С Ефимом Шифриным мы познакомились в Риге на уже упомянутом мной «Море смеха–94», и у меня сразу создалось впечатление, что мы с ним давно знакомы и дружны. Общение с Ефимом — сплошное удовольствие, настолько это обаятельный, отзывчивый и скромный человек, достойно несущий бремя славы. Когда я обратился к нему со своей традиционной просьбой сняться для нашей телепередачи, он не только не отказался (в отличие от жестокосердного Жванецкого), но даже помог мне в придумывании сюжета сценки.

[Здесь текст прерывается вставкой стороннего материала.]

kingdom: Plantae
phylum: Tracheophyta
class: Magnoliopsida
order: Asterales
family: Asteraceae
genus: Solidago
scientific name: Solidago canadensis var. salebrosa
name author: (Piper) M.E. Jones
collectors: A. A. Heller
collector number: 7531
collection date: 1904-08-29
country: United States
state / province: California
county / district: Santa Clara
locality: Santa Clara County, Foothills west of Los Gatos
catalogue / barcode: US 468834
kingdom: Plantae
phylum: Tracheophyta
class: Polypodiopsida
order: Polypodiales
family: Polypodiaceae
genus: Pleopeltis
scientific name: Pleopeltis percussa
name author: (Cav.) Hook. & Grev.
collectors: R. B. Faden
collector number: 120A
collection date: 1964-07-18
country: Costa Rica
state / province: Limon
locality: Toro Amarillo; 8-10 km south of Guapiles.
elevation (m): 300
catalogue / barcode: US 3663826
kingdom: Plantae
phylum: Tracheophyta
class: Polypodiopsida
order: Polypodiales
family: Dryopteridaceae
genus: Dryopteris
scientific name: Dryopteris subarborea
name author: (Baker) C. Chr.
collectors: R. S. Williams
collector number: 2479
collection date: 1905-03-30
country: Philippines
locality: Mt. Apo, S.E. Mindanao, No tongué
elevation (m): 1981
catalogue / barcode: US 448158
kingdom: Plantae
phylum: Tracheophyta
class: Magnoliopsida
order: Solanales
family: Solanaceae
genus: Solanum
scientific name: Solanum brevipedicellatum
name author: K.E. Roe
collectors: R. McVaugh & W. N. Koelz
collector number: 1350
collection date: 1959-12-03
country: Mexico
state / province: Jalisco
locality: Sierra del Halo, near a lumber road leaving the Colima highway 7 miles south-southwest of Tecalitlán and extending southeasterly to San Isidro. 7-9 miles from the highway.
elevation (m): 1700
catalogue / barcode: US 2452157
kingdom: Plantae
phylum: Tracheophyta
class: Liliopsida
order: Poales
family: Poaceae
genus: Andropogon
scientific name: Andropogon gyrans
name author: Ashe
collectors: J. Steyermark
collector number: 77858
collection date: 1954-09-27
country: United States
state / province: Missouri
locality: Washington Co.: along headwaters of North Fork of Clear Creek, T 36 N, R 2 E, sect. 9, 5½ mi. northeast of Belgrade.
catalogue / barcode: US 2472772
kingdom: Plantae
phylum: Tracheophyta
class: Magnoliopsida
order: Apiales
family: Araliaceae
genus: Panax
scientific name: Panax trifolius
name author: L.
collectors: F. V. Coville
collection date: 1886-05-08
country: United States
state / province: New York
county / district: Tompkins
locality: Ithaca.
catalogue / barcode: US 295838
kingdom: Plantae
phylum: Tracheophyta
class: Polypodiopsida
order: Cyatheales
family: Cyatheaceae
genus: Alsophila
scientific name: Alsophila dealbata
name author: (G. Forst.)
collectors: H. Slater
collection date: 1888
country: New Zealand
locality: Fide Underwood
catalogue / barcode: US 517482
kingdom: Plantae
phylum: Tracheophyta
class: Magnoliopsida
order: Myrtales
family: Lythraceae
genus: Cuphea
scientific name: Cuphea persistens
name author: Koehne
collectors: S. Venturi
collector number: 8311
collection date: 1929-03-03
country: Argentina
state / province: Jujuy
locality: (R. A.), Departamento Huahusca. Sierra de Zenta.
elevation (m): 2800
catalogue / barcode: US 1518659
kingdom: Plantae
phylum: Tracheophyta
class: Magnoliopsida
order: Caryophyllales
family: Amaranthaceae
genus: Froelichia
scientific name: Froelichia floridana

В результате получился очень смешной этюд о том, как мы с ним обедали в общепитовской столовой. Я был страшно доволен съемками, но когда решил посмотреть, как все получилось на пленке, то, к своему ужасу, обнаружил, что на ней ничего нет, потому что я неправильно установил диафрагму. Знаете, что сделал Ефим, когда узнал о моей оплошности? Он невозмутимо произнес: «Ничего страшного. Давай снимем еще раз». И мы сняли все сначала, придумав дополнительно несколько смешных элементов, поэтому получилось даже лучше, чем в первый раз. А ведь Ефима тогда, я это точно знаю, ждали срочные дела, со мной же он мог после этого никогда больше не увидеться и ничем мне обязан не был.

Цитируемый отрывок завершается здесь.